Can you provide the code you're running and what error messages you're receiving? I can't see a reason why this wouldn't work if you're running 1.11.7.

Also, what is your goal? To review NER + relations annotations simultaneously?

While perhaps not ideal, the easiest way around this is to divide up the tasks. The documentation states why:

While it’s tempting to have everything annotated in one step, it can make the data collection process more consistent to split the annotation for different aspects into their own separate steps. If you’re annotating relations between spans, the span boundaries can matter a lot and inconsistencies can lead to lower data quality for both tasks. It can therefore help to annotate and review entities first and only add relations once you know that the data is correct and consistent.

If spans and relations don’t have to be annotated at the same time, it can also make it easier for the annotators to focus on one objective at a time. This reduces the steps per completed annotation and the cognitive load, which can also help prevent careless mistakes.

Hi ryanwesslen,

i wanted to review NER + relations annotations simultaneously. So I changed the prodigy.json and added "relations_span_labels": [] like ines suggested.
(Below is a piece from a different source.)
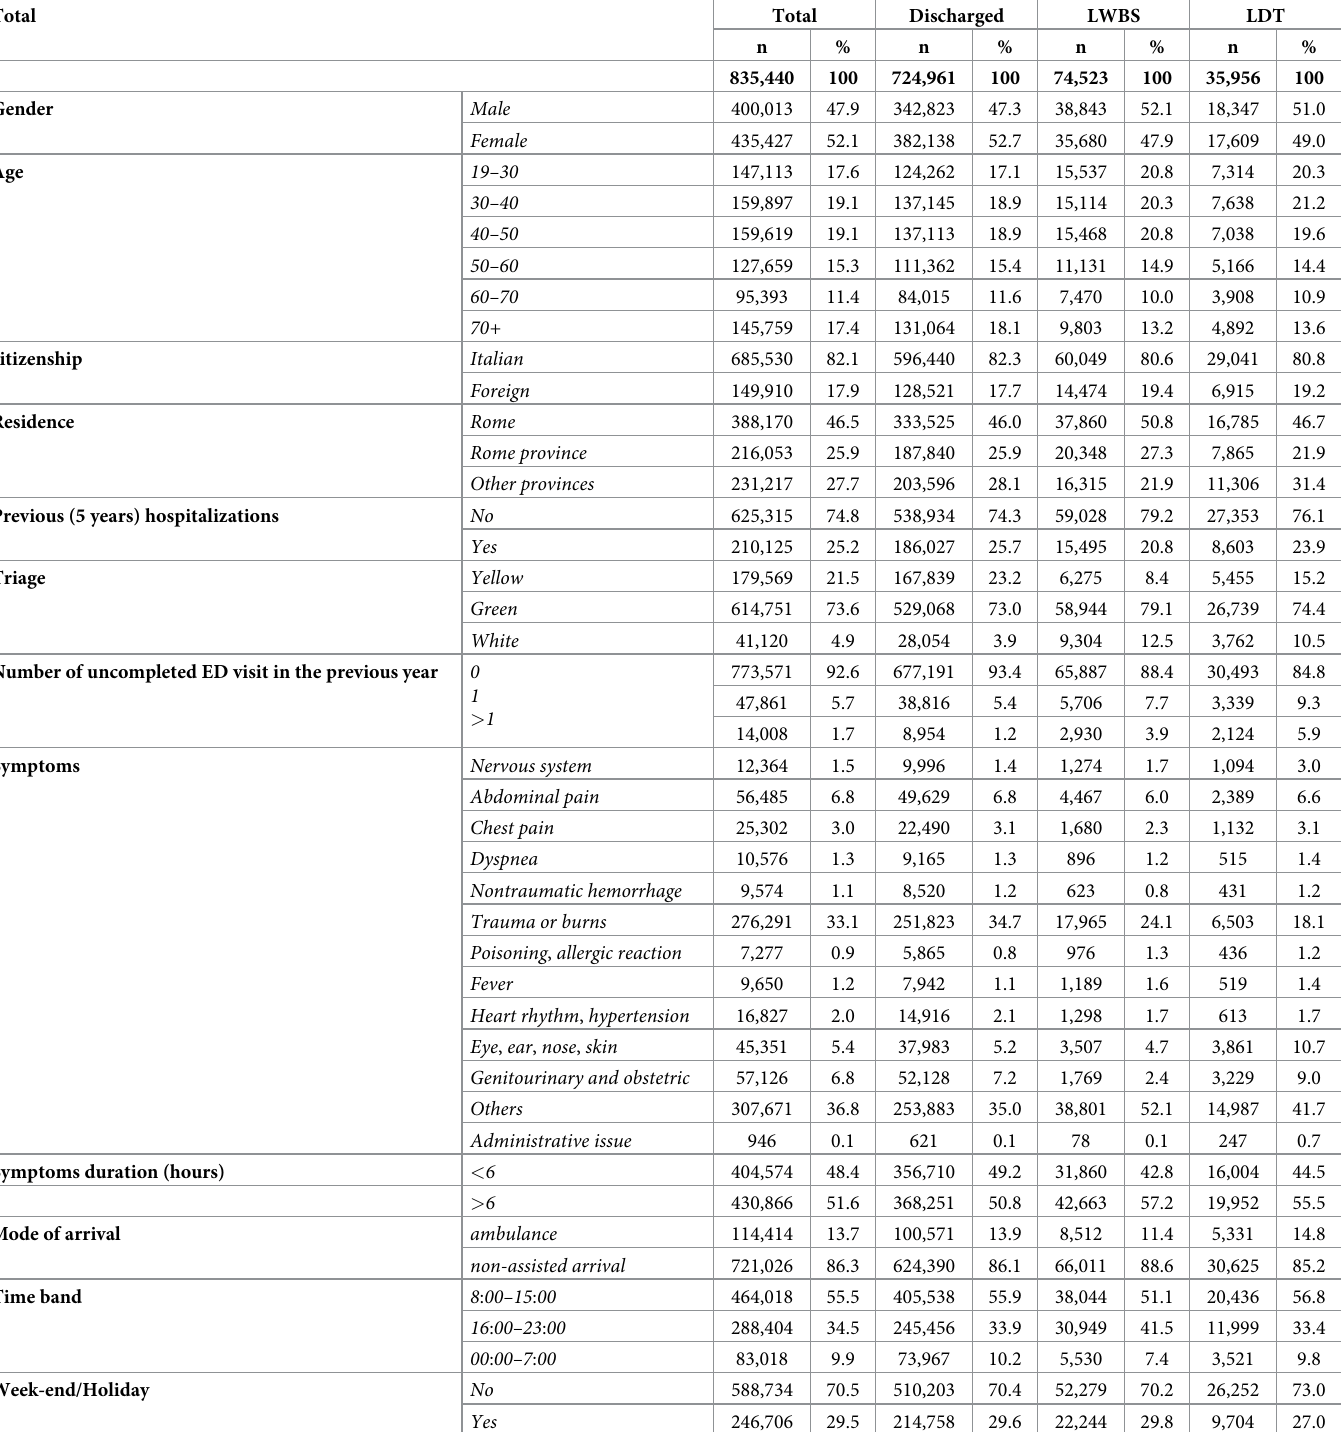
Table 1. Characteristics of the overall study cohort (Total ED visits), and separately for visits of subjects visited and discharged, those who left the ED without being seen (LWBS) or during the treatment (LDT).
The problem is now that I get this error.

Kind regards


hi @do12siwu!

The “Invalid JSON” error usually means exactly that the JSON file you’re loading in is invalid. Did you run your file through a JSON validator? You can try this one.

What about adding double quotes on the labels and moving the comma? Does this work?

{
	"allow_newline_highlight": true,
	"relations_span_height": ["ORG", "MONEY", "PERSON", "REGEX"]
}

Thank you very much. It worked. Do you know how I can enlarge the window?

Try to modify the CardMaxWidth in the prodigy.json (also, optional, the smallText too) within custom_theme:

{
    "custom_theme": {"cardMaxWidth": "95%", "smallText": 16}
}

This is typically used for longer documents with other recipes. Let me know if this works (or doesn't)!